Crop irrigation could be cooling Midwest

Drop in hot days blamed on moisture from Great Plains

ATLANTA — If summers seem cooler and wetter in parts of the Midwest in recent years, you can thank — or blame — farmers, two new studies contend.

While average global temperatures rose about 0.74 degrees Celsius during the past century, the U.S. Midwest has experienced a noticeable slump in summer temperatures in recent decades, reported David Changnon, a climatologist at Northern Illinois University in DeKalb, on January 19 at the annual meeting of the American Meteorological Society.

On average, daily high temperatures in Chicago rise above 90° Fahrenheit (32.2° Celsius) on 24 days each summer. But from 2000 through 2009, only two years tallied more than 24 days hotter than 90°— the lowest decadal total in 80 years, Changnon noted.

Rather than being just a statistical anomaly, the recent cool temperatures seem to be part of a steady long-term decline in summertime highs in Chicago, Changnon and his colleagues found. The last 10 years have seen a total of only 172 days above 90°; the 1930s saw more than twice as many. And Chicago wasn’t alone. The team noted a comparable decline in unusually hot days at 13 other sites in a swath stretching from western Iowa through Illinois to eastern Indiana.

From 1970 through 2009, average high temperatures at the sites in Iowa and Illinois during July and August were between 0.5 and 1.0 degrees F (0.28 and 0.56 degrees C) cooler than they were for the years 1930 through 1969, the researchers found. The amount of precipitation received in the region has changed substantially as well: Average rainfall for July and August from the 1970s through 2009 was about 0.33 inches (0.8 centimeters) higher each month than it was from the 1930s through the 1960s.

Changnon suggested that fewer hot days and more precipitation are linked, because humid air warms more slowly than dry air does. One likely source of the extra moisture is the region’s agriculture. Plants pump vast amounts of water from surface soil into the atmosphere as they grow, and thirsty row crops such as corn and soybeans are much more prevalent in the region these days — about 97 percent of farmland is planted in those crops now, versus about 57 percent in the 1930s, Changnon notes. Also, the plants are spaced more closely now (about 30 inches apart, versus the 40-inch spacing typical in the 1930s), a trend that has boosted the numbers of water-pumping plants per acre by about 60 percent.

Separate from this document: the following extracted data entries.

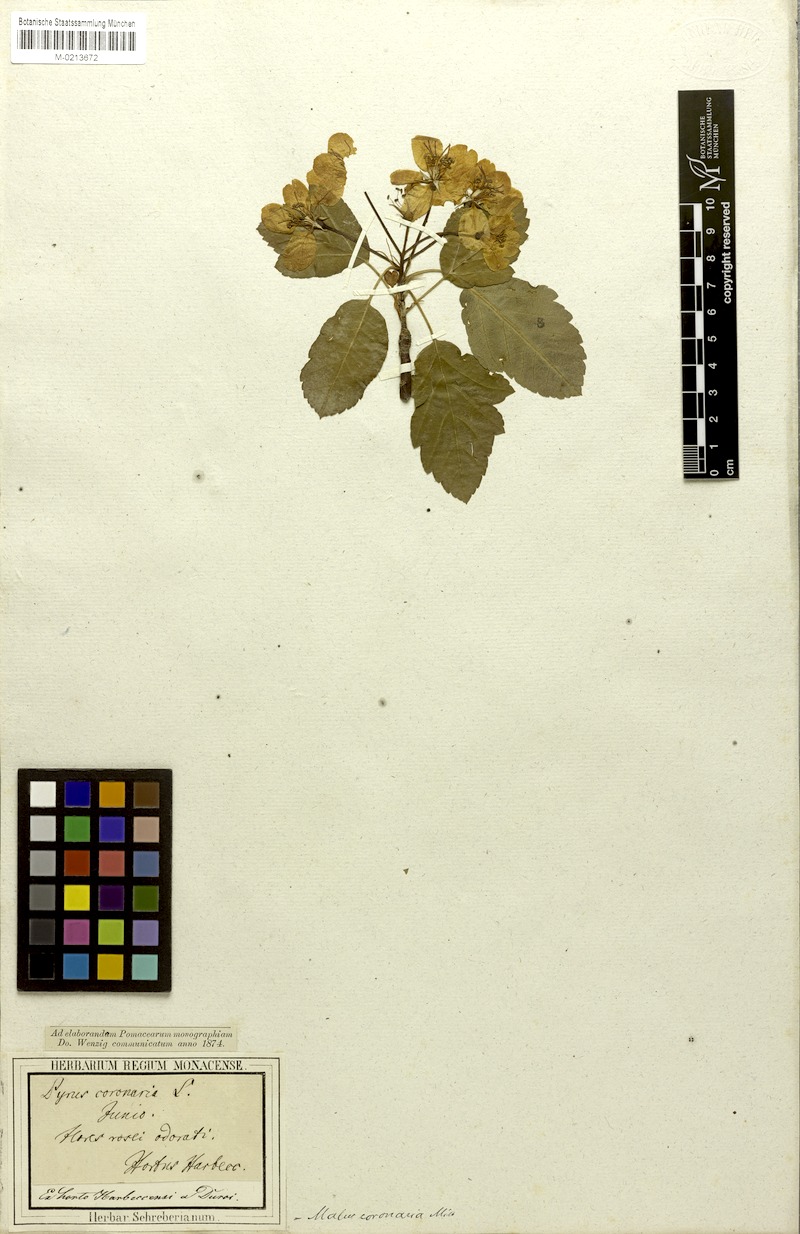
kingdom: Plantae
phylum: Tracheophyta
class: Magnoliopsida
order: Rosales
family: Rosaceae
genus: Malus
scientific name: Malus coronaria
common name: Sweet crab apple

Even if much of the extra summer rainfall in the Midwest derives from water in local soils, the original source of that moisture might be an irrigation spigot somewhere on the Great Plains. A rapid rise in irrigation in that region apparently has boosted precipitation downwind in the Midwest, Alan Robock, an atmospheric scientist at Rutgers University in New Brunswick, N.J., reported January 21 at the meeting. Rather than running off into rivers and streams or soaking back into the ground, Robock added, most of that liberated groundwater was used by plants, evaporated into the air and was carried downwind, where it condensed in clouds and then fell to the ground as rain.

In 1930, in a swath of plains that stretches from South Dakota down to Oklahoma and the Texas panhandle, farmers irrigated only about 7,500 square kilometers, an area about half the size of Connecticut. But by 1980, he notes, irrigated farmland in this same area covered about 60,000 square kilometers. During the 20th century, irrigation pulled more than 333 cubic kilometers of groundwater from aquifers beneath the Great Plains.

When Robock and his colleagues analyzed precipitation at more than 300 weather stations from central Wisconsin and Michigan down to northeastern Arkansas and northwestern Tennessee — a region that includes much of the same area studied by Changnon and his team — they too found that rainfall had increased. At sites in that swath, precipitation during a typical July late in the 20th century was between 25 and 50 percent higher that it was early in the century.

A variety of climate simulations don’t show such long-term changes in precipitation, probably because those simulations don’t take irrigation into account, Robock and his colleagues say. July, Robock noted, is when irrigation on the Great Plains is most profligate, with more than one-third of groundwater withdrawal occurring during that month.

Future analyses will compare the results of simulations that include irrigation with those that don’t, Robock said. Results of those studies might allow the team to more confidently pin the blame for the region’s increased July rainfall on Great Plains irrigation, he noted.